### Record extracts
---
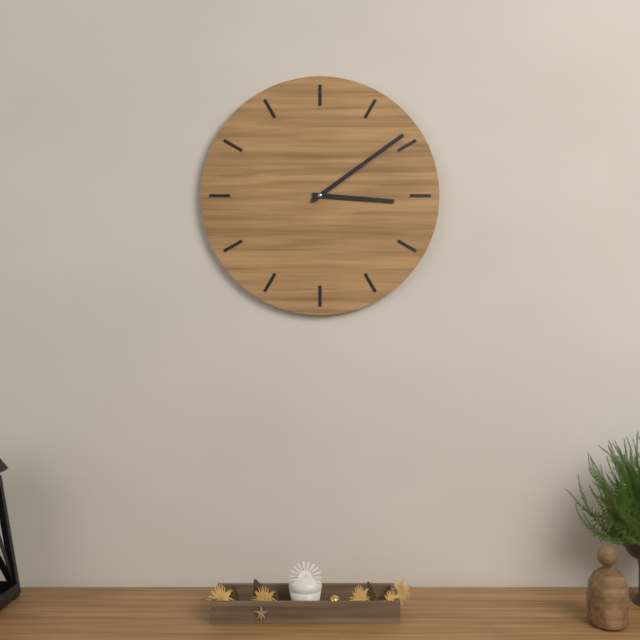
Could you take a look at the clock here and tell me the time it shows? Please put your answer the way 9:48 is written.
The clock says 3:09
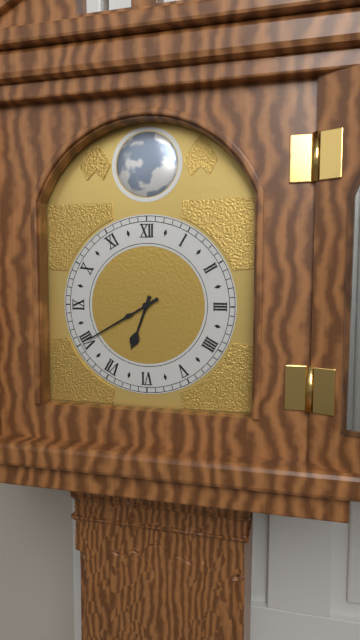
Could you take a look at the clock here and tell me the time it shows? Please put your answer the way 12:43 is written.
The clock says 6:40
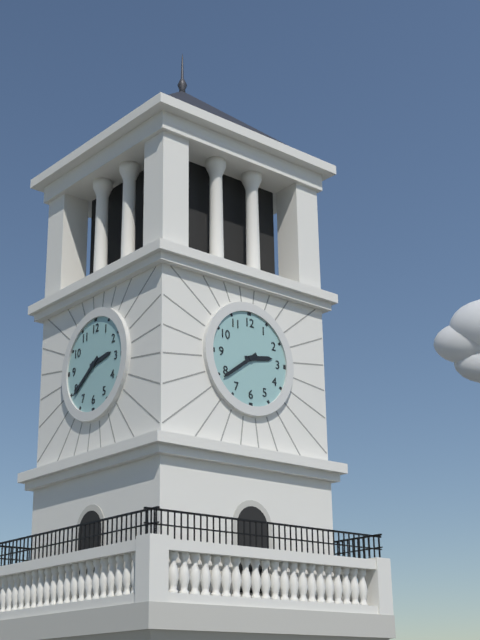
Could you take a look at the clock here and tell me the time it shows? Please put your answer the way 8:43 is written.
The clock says 2:39
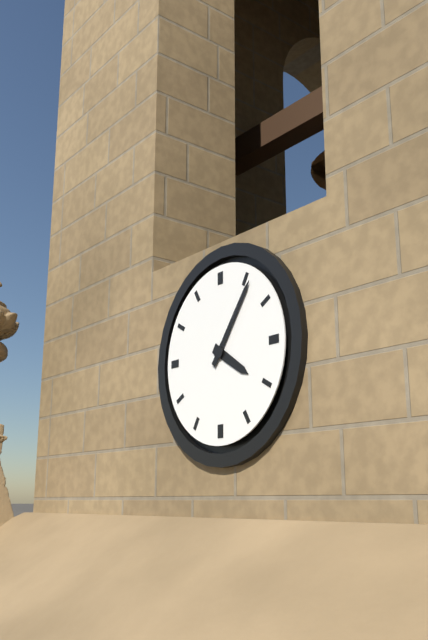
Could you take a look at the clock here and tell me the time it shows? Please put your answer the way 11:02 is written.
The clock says 4:06
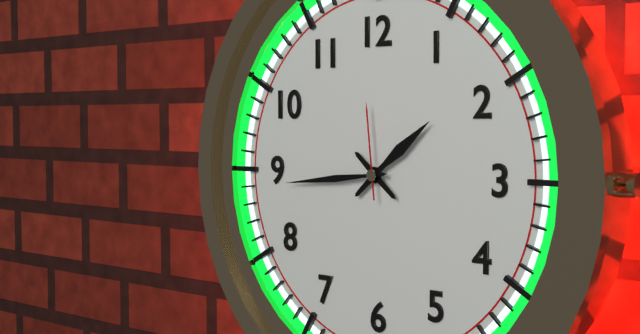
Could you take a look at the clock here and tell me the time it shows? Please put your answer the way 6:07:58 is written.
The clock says 1:44:59
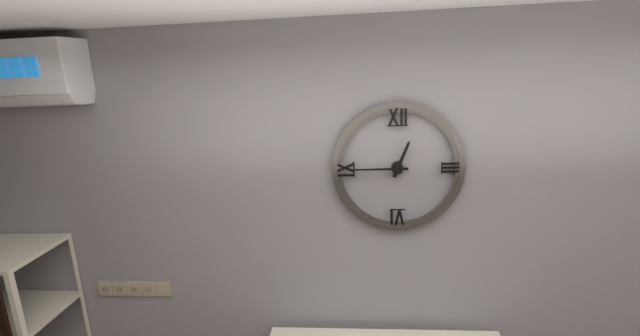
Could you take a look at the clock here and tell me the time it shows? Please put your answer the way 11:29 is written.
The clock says 12:45
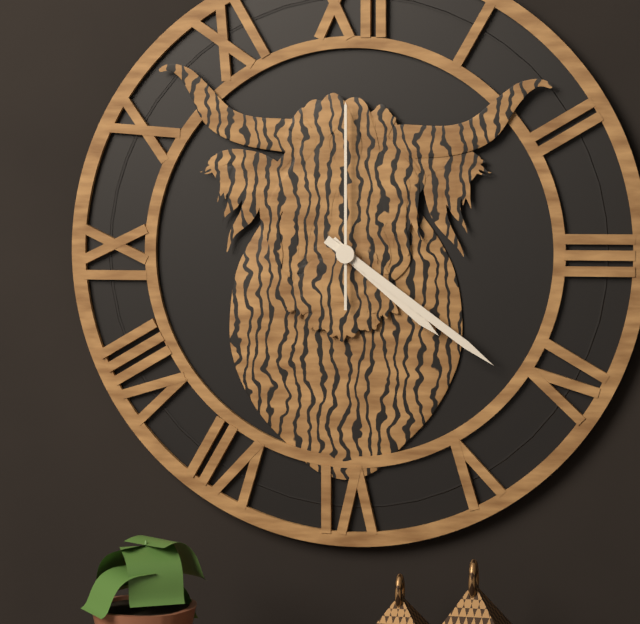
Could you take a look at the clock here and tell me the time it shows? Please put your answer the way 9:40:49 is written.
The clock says 4:21:00
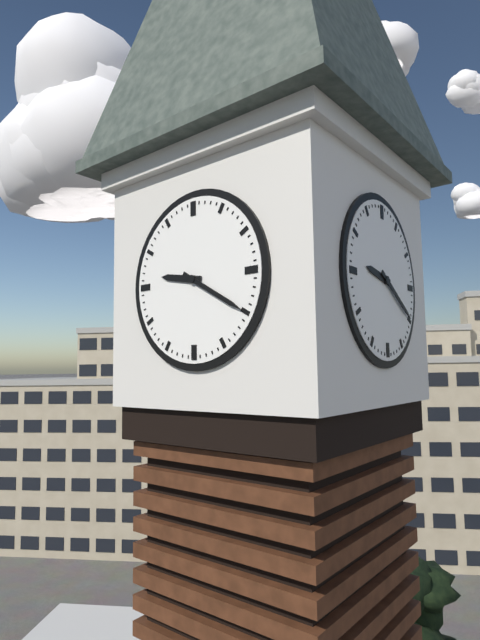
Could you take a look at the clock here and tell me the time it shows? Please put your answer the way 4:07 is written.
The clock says 9:20
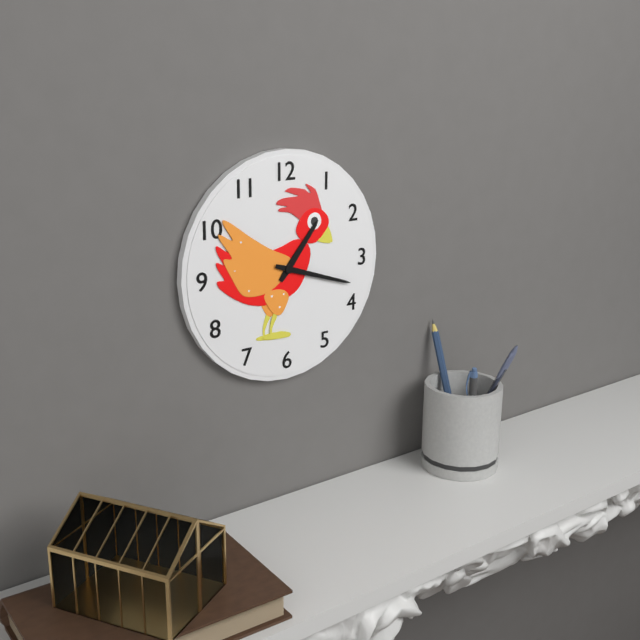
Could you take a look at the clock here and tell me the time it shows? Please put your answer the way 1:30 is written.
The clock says 1:18
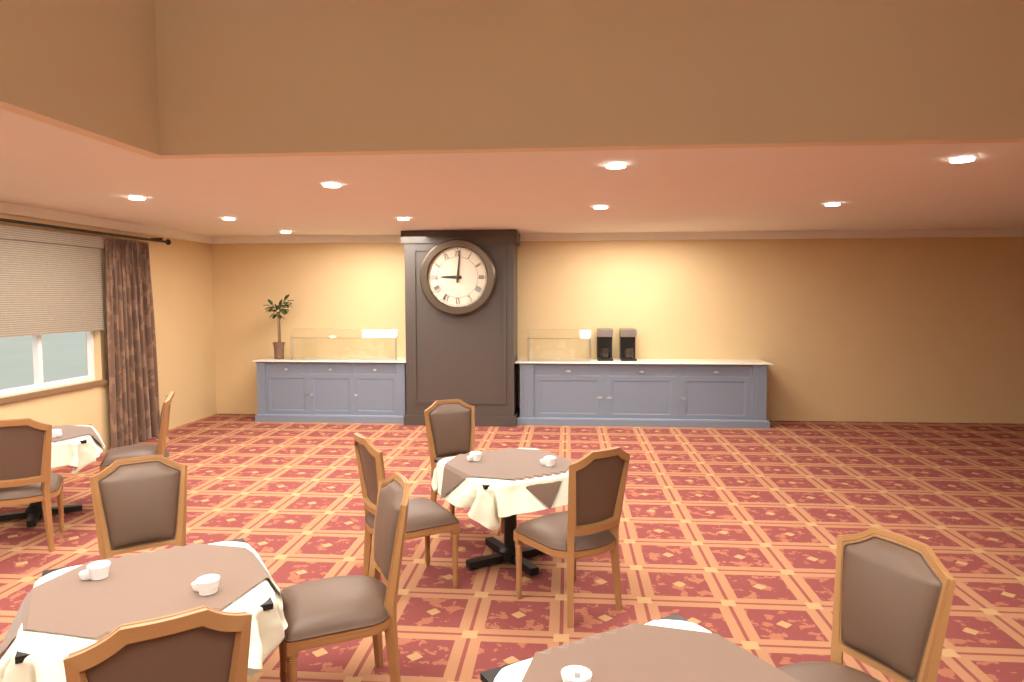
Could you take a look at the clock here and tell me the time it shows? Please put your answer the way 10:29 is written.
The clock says 9:01
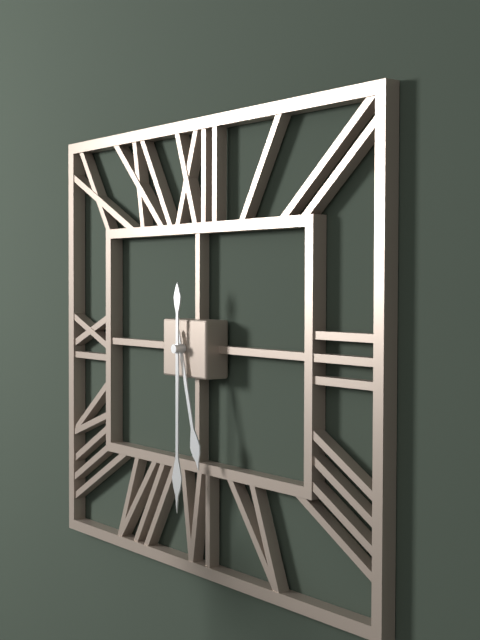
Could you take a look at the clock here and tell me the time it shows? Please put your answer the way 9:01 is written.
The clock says 5:30
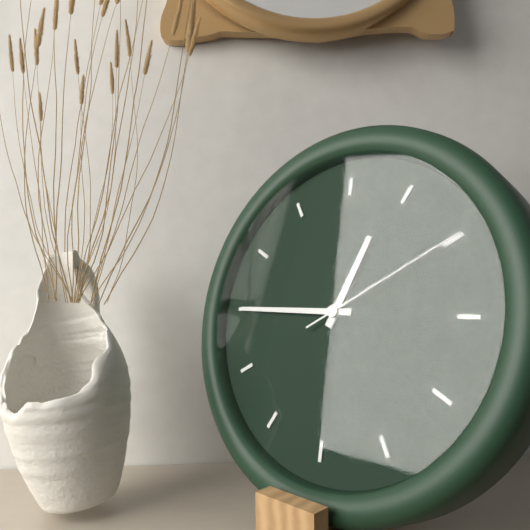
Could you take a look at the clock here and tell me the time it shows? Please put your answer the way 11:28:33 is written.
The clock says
---
### Job
Copy the part of the material above that opens with the line containing "11:29 is written." and closes with the line containing "The clock says 4:21:00", keeping every line in between without change. Leave the pictures out of your answer.

### Result for this exercise
Could you take a look at the clock here and tell me the time it shows? Please put your answer the way 11:29 is written.
The clock says 12:45
Could you take a look at the clock here and tell me the time it shows? Please put your answer the way 9:40:49 is written.
The clock says 4:21:00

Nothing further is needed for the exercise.